No hay una Cuba, por eso es preciso que varias voces la cuenten. Ari, por ejemplo, se ha dado a la tarea de explicar ese universo complejo y a veces olvidado que es Santiago de Cuba, pasándolo por los filtros de su claridad de pensamiento,  de la sabiduría de quien ha vivido con los pies sobre la tierra y también de sus experiencias más tristes. No mantiene vínculos con grupos opositores, ni siquiera se declara abiertamente un activista político. Crazyman es, como le gusta decir, un hombre que dice lo que piensa.

El martes 27 de octubre de 2020, bajo el sistema de restricciones impuesto a partir de la pandemia de la Covid-19, Ari fue detenido mientras escuchaba música en la calle.
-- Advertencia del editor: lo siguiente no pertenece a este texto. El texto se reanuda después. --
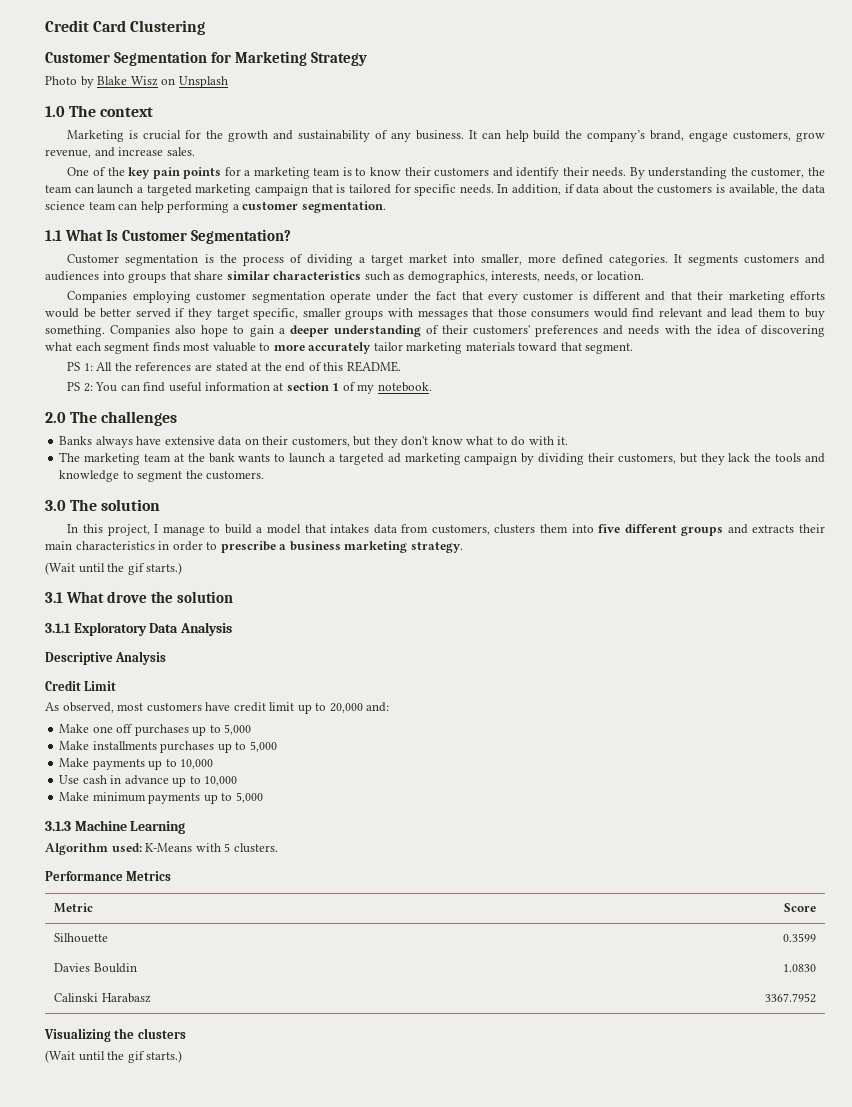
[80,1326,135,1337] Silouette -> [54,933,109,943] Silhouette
En el momento del arresto no llevaba sus documentos de identificación encima. Fue liberado dos días después, con la obligación de pagar una multa de 1.500 CUP. Aquel hubiese parecido un arresto más de los que suceden todo el tiempo en la Isla, de no ser porque, al llegar a la unidad de policías, Ari fue interrogado por agentes de la Seguridad del Estado que le acusaron de “terrorista” y “vende patria”.

El 4 de marzo de 2021 volvieron a apresarle e imponerle una multa, esta vez de 5.000 CUP, por el supuesto delito de “propagación de epidemias”.  En la unidad de policías, otra vez, la Seguridad del Estado le reveló el verdadero motivo de la detención. Le acusaron de pintar carteles contra el Gobierno, pero él negó su autoría. Si quienes le hostigan continuamente lo conocieran mejor, sabrían que Ari Guibert no necesita de carteles anónimos para expresarse, sino que le bastan un teléfono inteligente y conexión a Internet para arremeter con el régimen cubano de frente, sin medias tintas.

-¿Hasta cuándo el cubano va a seguir recibiendo migajas? ¿Cuándo vamos a exigir que esté todo en su lugar y que [quienes gobiernan] se acaben de largar? ¿Cuándo va a ser el día en que nos llamemos a capítulo como pueblo y vamos a decir basta?- dijo en una directa, el 2 de enero de 2021.

Podría decirse que estas preguntas resumen las ideas políticas de Ari Guibert. No son complejas, enrevesadas ni académicas. Tampoco necesitan serlo. Las palabras de Ari, tanto como el rap de Crazyman, son disparos de sentido, verdades imparables, críticas certeras que no se esconden en eufemismos. Tal vez por eso le dolió tanto cuando supo de la participación de la también rapera santiaguera Yisi Calibre, en el nefasto tema “Patria o Muerte por la Vida”.

-El rap no es eso, Yisi. El rap no es ser sumiso. Es guerra, es letra, es protesta. No se pone a favor de ningún régimen. Se pone a favor de la libertad.